Document segment:
# Ships Photos



## rog37 (Aug 26, 2008)

Can anyone help I am looking for good quality ships pictures
I remember a company called sky photos but they seem to be extinct?
and then there was someone in Rotterdam but alas no idea of contact details
any help would be most helpful in my quest 
there are some in the gallery but they seem to be low resolution and not very good at A4 size
all the best Rog37


----------



## kwg (Mar 11, 2007)

www.photoship.co.uk/


----------



## Pat McCardle (Jun 12, 2005)

http://www.fotoflite.com/

http://www.flyingfocus.nl

You should find what you are looking for off one of these. I think Fotoflite took over from skyphotos?

ATB, Pat


----------



## Thamesphil (Jul 22, 2005)

Skyfotos was the company to which you refer and they are now called Fotoflite. There are also one or two internet sites where you can download hi-res ship photos for your private use only.

Brgds
Phil


----------



## Billieboy (May 18, 2009)

I've been on a couple of ships when the plane has come in low to take some photos, the photographer sits behind the camera, inside the open fuselage door. I've never seen them come back for a second shot and the photos they take, seem always to be perfect.


----------



## exsailor (Dec 18, 2005)

www.channelphotography.com


----------



## K urgess (Aug 14, 2006)

Usually, if you can find the picture you want in the SN gallery, a private message to the member who posted it will get you a higher resolution scan if you ask nicely. For personal use only, of course.
Cheers
Kris


----------



## mansa233 (May 30, 2007)

The sea-level photos I have, taken from the beach by the Maas entrance, were by J.Krayenbosch, Wilgendal 47, 3142 AN Maasluis, Holland


----------



## Billieboy (May 18, 2009)

mansa233 said:


> The sea-level photos I have, taken from the beach by the Maas entrance, were by J.Krayenbosch, Wilgendal 47, 3142 AN Maasluis, Holland


You must have been on the steps!


----------



## Bob Theman (Jun 22, 2008)

Have a wander through www.maritimequest.com quite a few pictures and most of reasonable resolution. Ask nicely for your own personal use. Much depends on exactly what you are looking for. The MQ net is very widespread.


----------



## aj hawker (Mar 14, 2005)

*pics*



rog37 said:


> Can anyone help I am looking for good quality ships pictures
> I remember a company called sky photos but they seem to be extinct?
> and then there was someone in Rotterdam but alas no idea of contact details
> any help would be most helpful in my quest
> ...


Hi Rog37
I use V Young in New Zealand, i know it sounds far away but they have an excellent fast turn around, they take any currency and the pics are great will print to what size you require there e/mail add is [email protected] hope this helps.
Regards AJ


----------



## philhealydirect (8 d ago)

kwg said:


> www.photoship.co.uk/


 OMG. I just found my first ship to sea on there. The Bidford Priory. Of course the photo is B & W. But £15 to buy the clean image?? I don't think the ship was worth that.


----------

Prompt A: In the ship photos thread, write out the passage that begins at the words "Have a wander" and ends after "(Mar 14, 2005)".
Prompt B: According to the ship photos thread, why does aj hawker recommend V Young even though that source is in New Zealand? Answer in one to three sentences.
Prompt C:
Answer these questions from the ship photos thread:
(i) According to Thamesphil, what is Skyfotos now called?
(ii) Where were mansa233's sea-level photos taken?
(iii) What price does philhealydirect mention for buying the clean image?

(Saved entries)
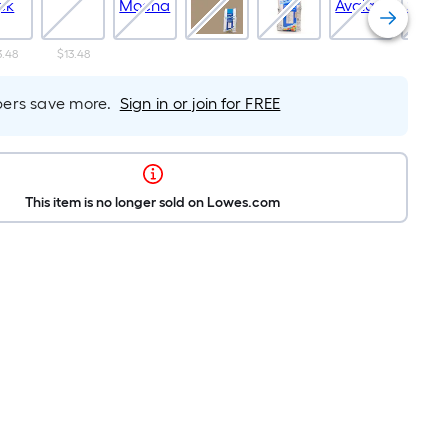
3.48
$13.48
$13.4
rs save more.
Sign in or join for FREE
This item is no longer sold on Lowes.com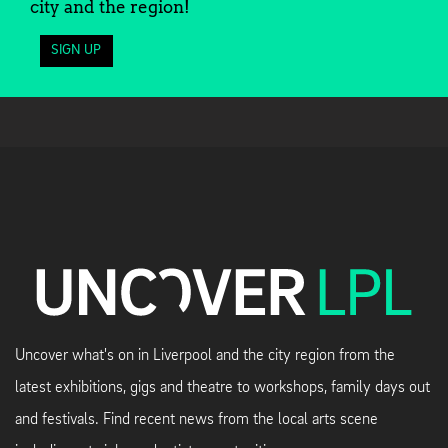
city and the region!
SIGN UP
Uncover what's on in Liverpool and the city region from the
latest exhibitions, gigs and theatre to workshops, family days out
and festivals. Find recent news from the local arts scene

Worked solution A:
Have a wander through www.maritimequest.com quite a few pictures and most of reasonable resolution. Ask nicely for your own personal use. Much depends on exactly what you are looking for. The MQ net is very widespread.


----------



## aj hawker (Mar 14, 2005)

Worked solution B: Aj hawker admits that New Zealand sounds far away, but says V Young has an excellent fast turnaround and accepts any currency. The pictures are also described as great, and they can be printed at whatever size is required.

Worked solution C:
(i) Fotoflite.
(ii) From the beach by the Maas entrance.
(iii) £15.